** WHAT YOU SHOULD DO **
Within this material, how many lines include the word "para"? Answer with a number and nothing more.
○ ○ ○ ○ ○ ○ ○
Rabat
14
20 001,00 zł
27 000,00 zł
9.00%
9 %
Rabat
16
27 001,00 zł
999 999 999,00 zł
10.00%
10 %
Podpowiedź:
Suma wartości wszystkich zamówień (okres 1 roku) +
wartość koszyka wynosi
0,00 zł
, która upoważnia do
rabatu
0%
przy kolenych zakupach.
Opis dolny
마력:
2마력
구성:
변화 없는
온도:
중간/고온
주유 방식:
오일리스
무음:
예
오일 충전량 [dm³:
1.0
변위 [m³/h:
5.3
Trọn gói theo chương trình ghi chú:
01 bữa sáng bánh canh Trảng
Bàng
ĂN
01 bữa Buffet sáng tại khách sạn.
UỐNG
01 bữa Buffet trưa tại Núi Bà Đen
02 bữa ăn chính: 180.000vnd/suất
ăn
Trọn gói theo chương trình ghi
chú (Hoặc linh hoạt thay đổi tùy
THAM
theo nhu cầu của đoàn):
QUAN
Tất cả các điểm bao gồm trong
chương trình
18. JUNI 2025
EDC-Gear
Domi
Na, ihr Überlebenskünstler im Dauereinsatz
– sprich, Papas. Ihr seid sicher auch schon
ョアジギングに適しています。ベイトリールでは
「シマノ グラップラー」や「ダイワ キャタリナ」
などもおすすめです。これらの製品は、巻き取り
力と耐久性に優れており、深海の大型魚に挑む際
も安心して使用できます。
○ ○ ○ ○ ○ ○ ○
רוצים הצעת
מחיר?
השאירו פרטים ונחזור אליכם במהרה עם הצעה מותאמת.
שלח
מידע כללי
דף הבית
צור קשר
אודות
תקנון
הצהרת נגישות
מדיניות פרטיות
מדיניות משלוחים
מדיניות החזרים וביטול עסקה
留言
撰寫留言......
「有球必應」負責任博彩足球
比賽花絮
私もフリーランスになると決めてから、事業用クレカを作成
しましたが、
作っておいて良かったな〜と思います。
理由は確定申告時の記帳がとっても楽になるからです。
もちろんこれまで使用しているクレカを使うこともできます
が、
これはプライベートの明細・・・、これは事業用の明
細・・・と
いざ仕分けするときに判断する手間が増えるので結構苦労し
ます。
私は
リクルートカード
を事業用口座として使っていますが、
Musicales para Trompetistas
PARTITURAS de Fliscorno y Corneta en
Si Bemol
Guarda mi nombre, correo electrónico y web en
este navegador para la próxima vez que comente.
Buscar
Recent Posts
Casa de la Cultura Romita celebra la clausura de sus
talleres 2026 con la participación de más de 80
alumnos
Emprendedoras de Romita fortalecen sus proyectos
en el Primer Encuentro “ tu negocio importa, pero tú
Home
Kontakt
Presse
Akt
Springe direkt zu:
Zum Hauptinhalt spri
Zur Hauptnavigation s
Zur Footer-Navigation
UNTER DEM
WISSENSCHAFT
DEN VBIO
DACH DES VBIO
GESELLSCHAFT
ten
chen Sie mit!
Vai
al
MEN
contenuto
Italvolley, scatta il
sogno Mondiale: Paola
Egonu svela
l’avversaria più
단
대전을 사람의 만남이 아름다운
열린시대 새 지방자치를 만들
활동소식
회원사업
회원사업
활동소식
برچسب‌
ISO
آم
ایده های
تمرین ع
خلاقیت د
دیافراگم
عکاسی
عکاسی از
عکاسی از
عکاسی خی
○ ○ ○ ○ ○ ○ ○
** ANSWER TO THIS TASK **
2